[Task]
Your response to the data below should hold nothing except the lines from the one containing "nose: (391, 695)" down to the one containing "nose: (277, 231)", reproduced exactly and without pictures.

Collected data
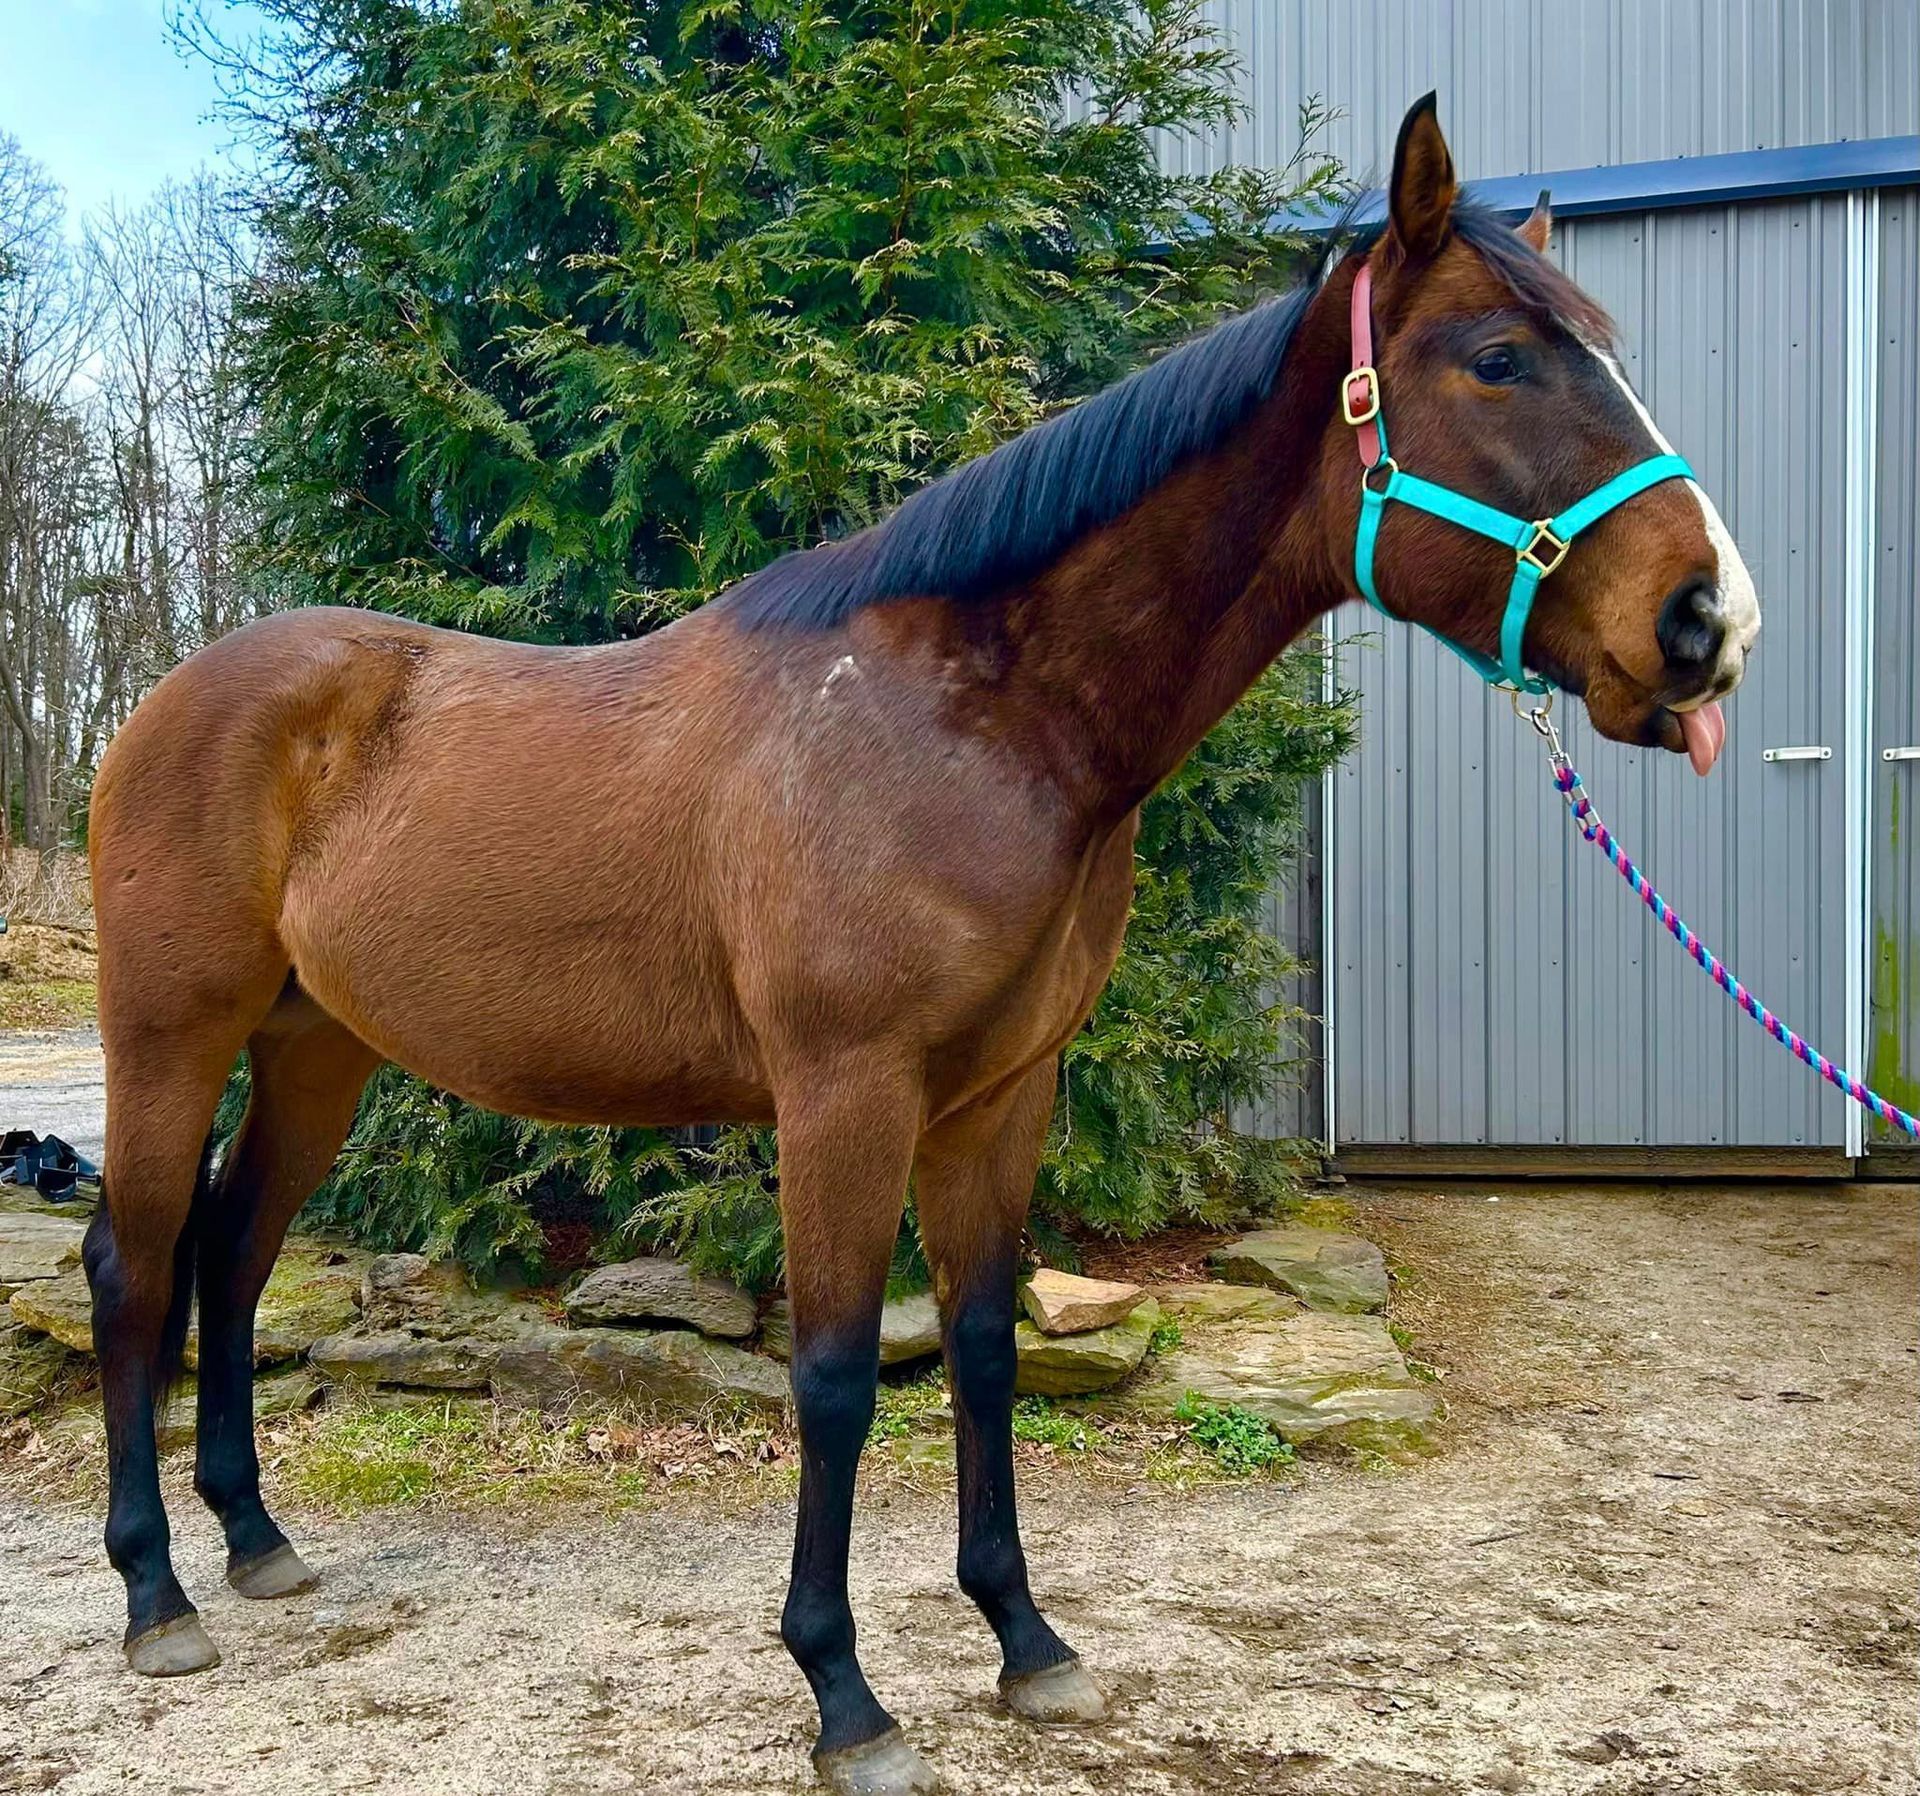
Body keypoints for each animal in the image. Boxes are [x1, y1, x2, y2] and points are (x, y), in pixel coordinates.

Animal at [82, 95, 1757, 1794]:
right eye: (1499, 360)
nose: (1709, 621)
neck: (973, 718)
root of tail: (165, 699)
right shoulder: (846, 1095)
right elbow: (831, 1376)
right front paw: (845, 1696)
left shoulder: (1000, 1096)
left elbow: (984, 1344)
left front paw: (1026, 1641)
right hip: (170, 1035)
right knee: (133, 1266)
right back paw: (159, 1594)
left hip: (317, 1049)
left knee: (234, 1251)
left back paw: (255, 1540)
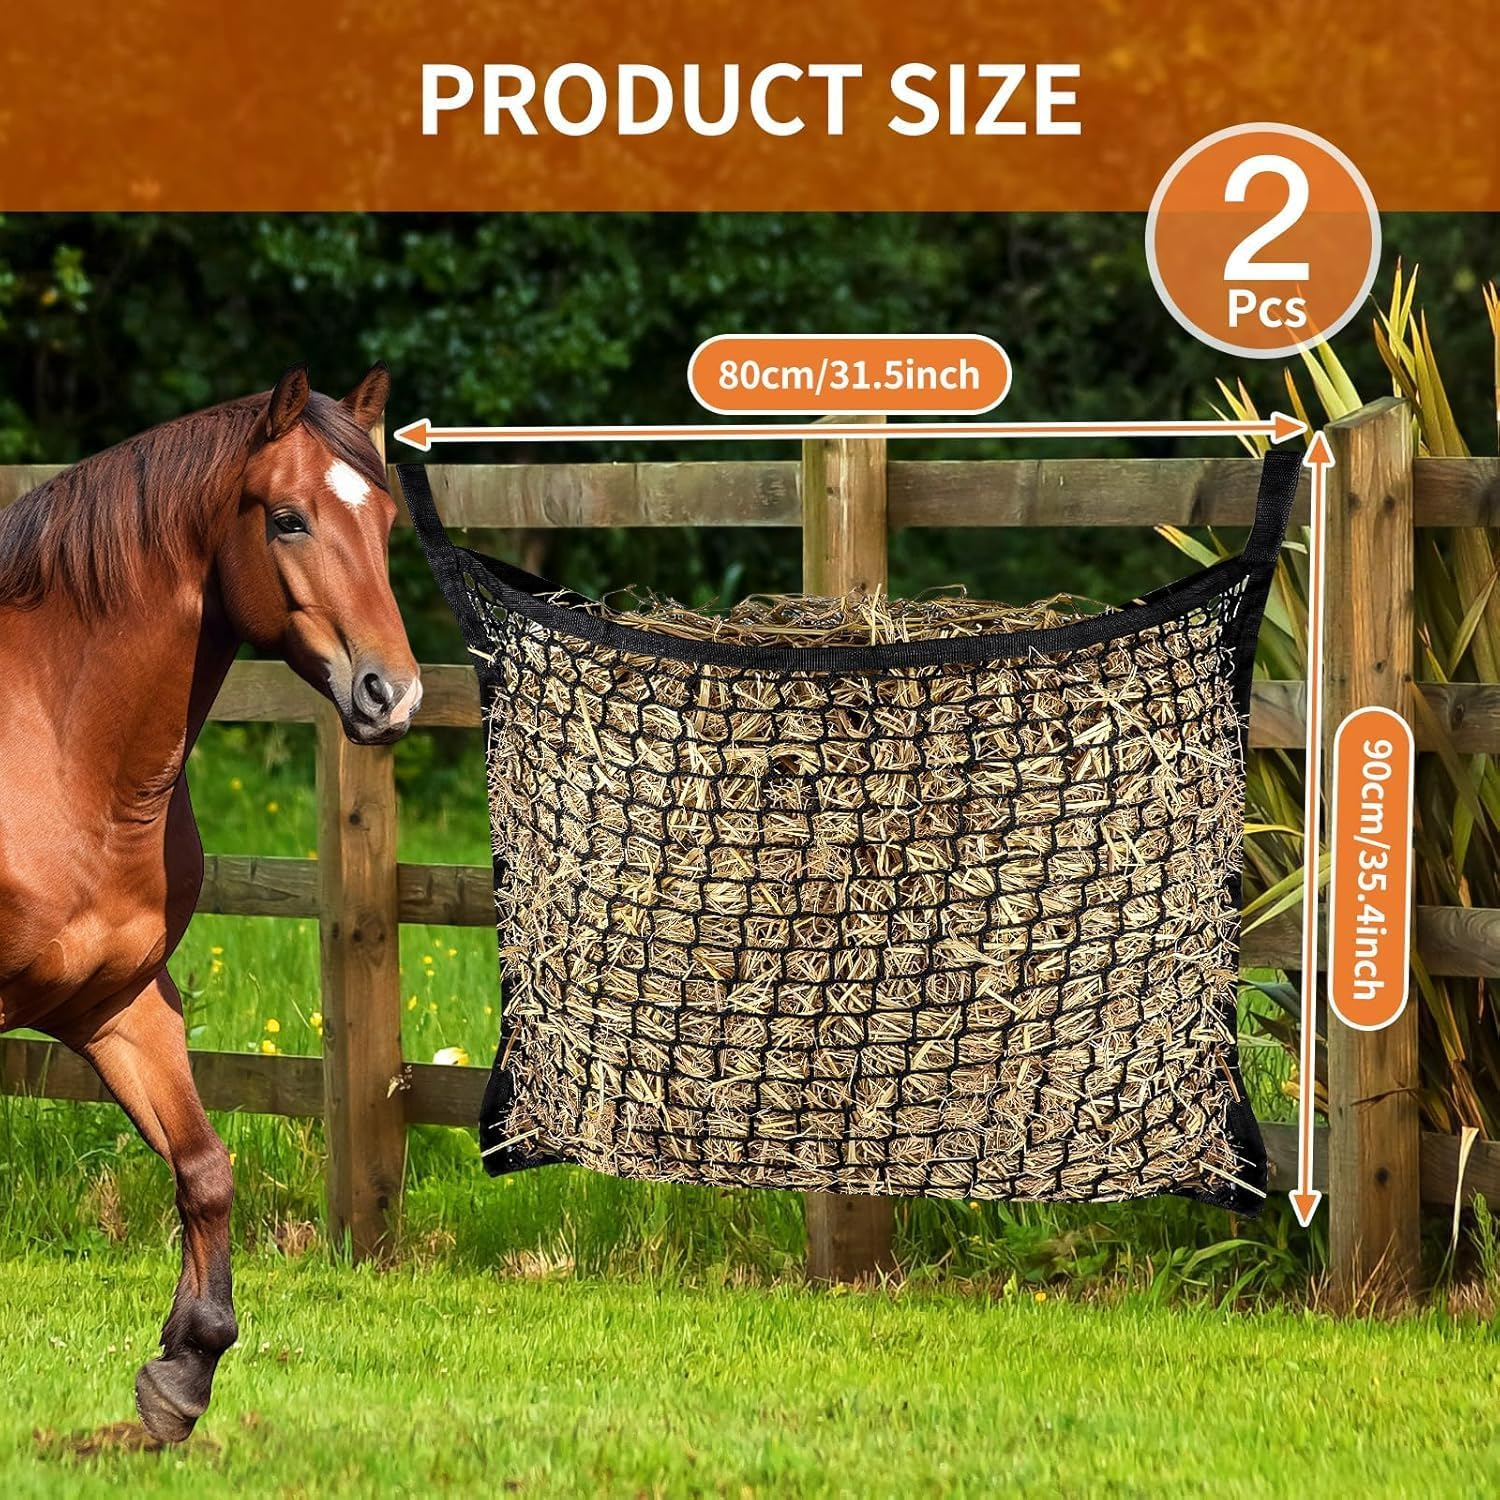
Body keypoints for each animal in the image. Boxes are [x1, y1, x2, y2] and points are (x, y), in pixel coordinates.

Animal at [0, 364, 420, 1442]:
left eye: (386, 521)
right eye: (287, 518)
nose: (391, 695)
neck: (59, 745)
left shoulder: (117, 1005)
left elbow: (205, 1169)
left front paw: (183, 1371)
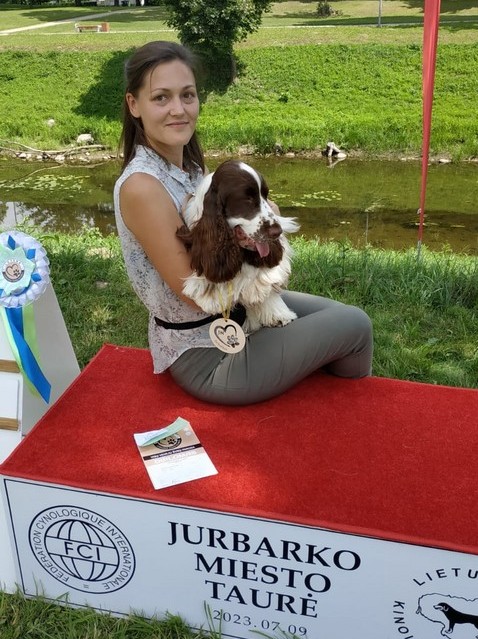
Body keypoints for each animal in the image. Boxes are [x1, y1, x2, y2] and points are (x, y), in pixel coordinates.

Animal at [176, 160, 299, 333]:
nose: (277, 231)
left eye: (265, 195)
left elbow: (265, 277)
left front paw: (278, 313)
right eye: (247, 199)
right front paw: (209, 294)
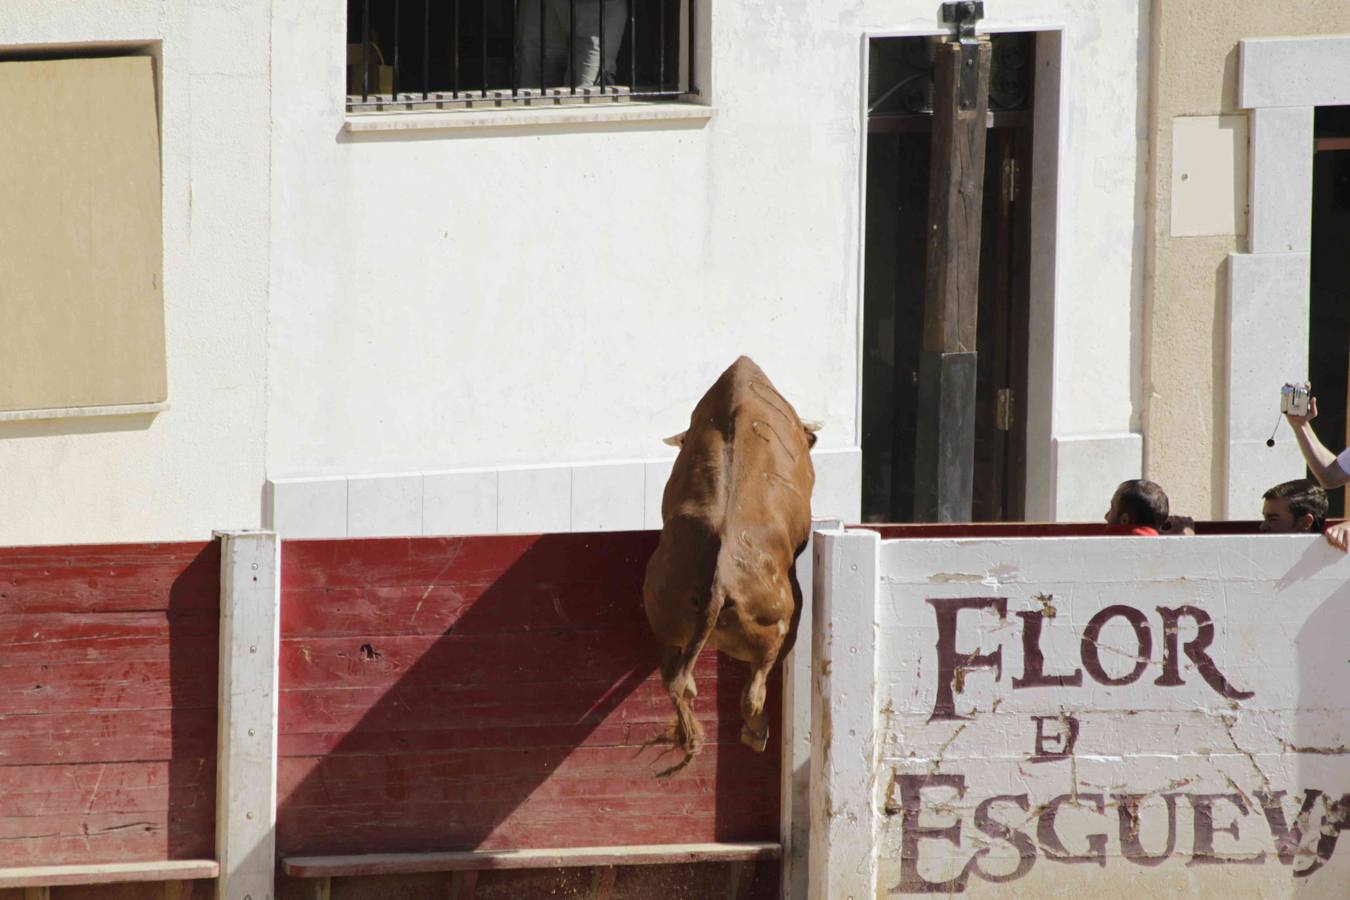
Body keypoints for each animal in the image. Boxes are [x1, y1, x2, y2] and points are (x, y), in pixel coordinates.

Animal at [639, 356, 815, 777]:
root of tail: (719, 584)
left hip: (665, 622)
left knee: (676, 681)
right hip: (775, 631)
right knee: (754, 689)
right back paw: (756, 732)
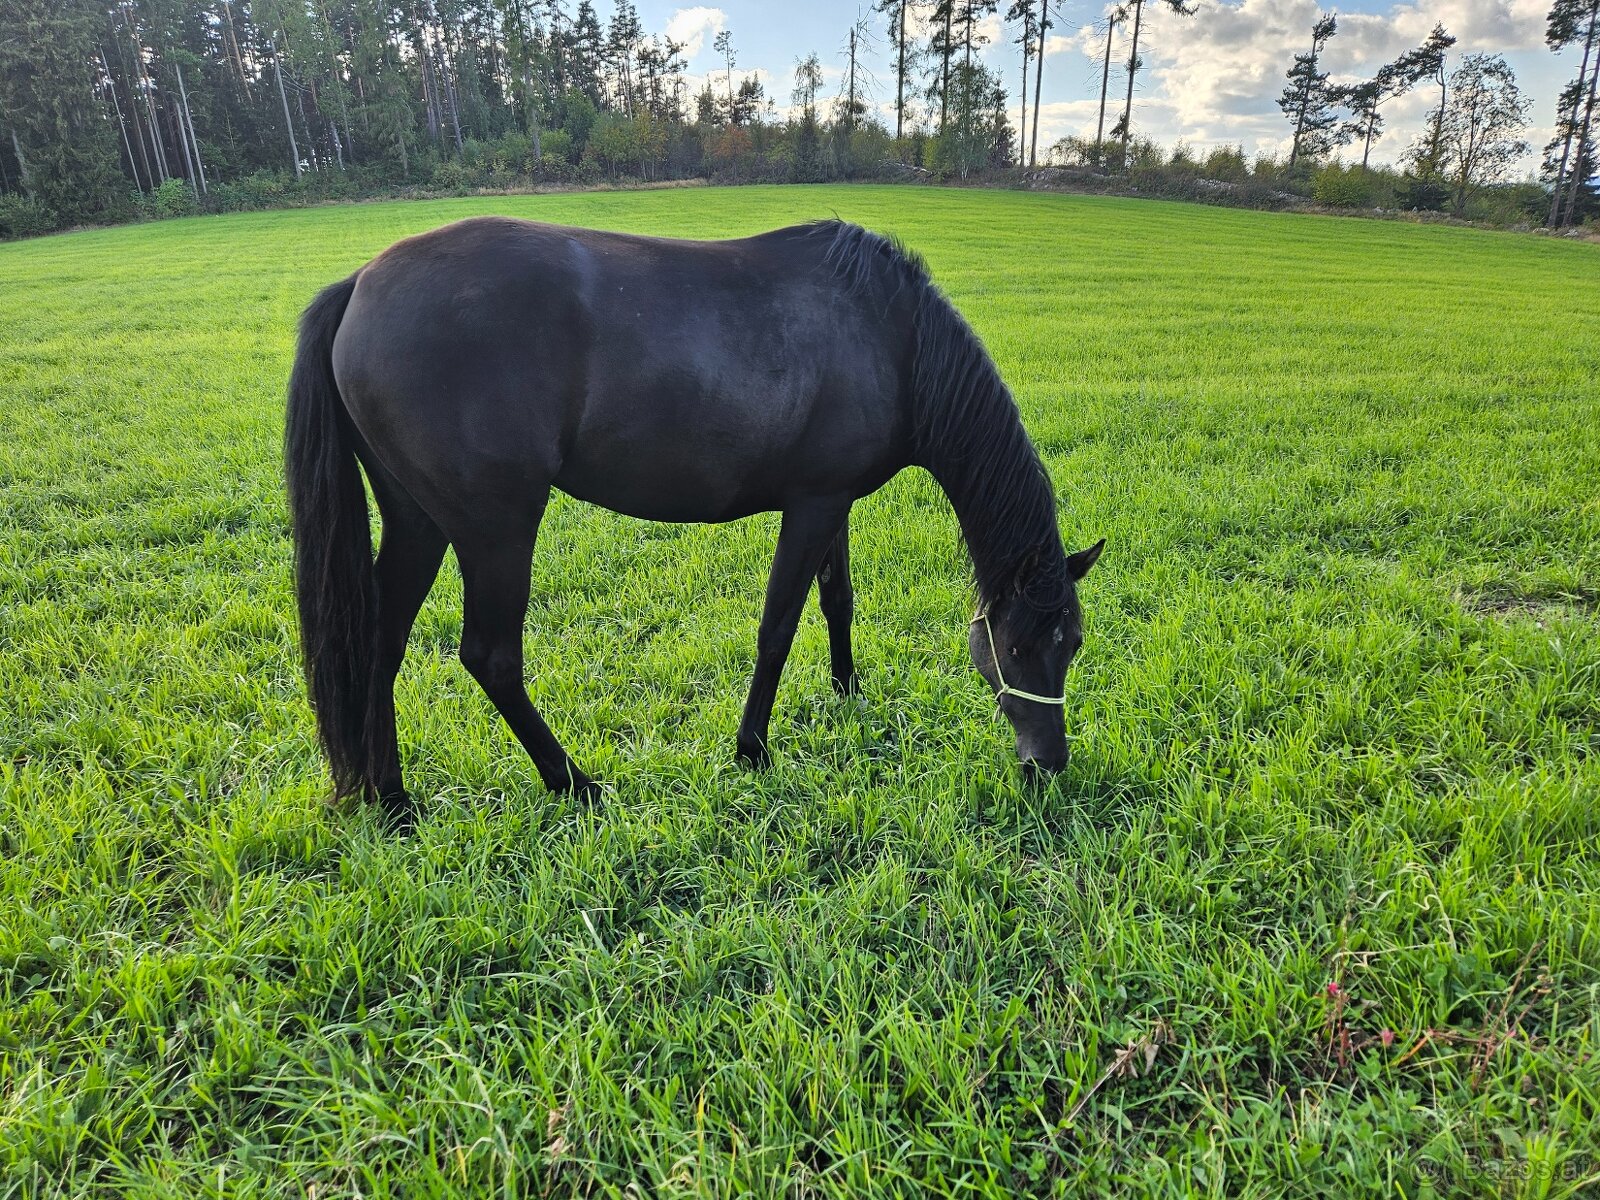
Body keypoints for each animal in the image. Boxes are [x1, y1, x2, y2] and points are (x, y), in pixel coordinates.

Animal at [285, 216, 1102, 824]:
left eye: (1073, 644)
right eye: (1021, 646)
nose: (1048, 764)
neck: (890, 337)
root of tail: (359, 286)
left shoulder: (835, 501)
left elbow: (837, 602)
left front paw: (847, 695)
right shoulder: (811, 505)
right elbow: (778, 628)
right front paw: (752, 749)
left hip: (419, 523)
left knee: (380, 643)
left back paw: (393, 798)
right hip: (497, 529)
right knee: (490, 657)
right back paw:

[Worked solution]
nose: (391, 695)
neck: (59, 745)
left shoulder: (117, 1005)
left elbow: (205, 1169)
left front paw: (183, 1371)
Body keypoints for each animal in the image. Boxes are [x1, y1, x2, y2] and points are (x, y), in pixel coordinates.

Animal at [176, 160, 299, 333]:
nose: (277, 231)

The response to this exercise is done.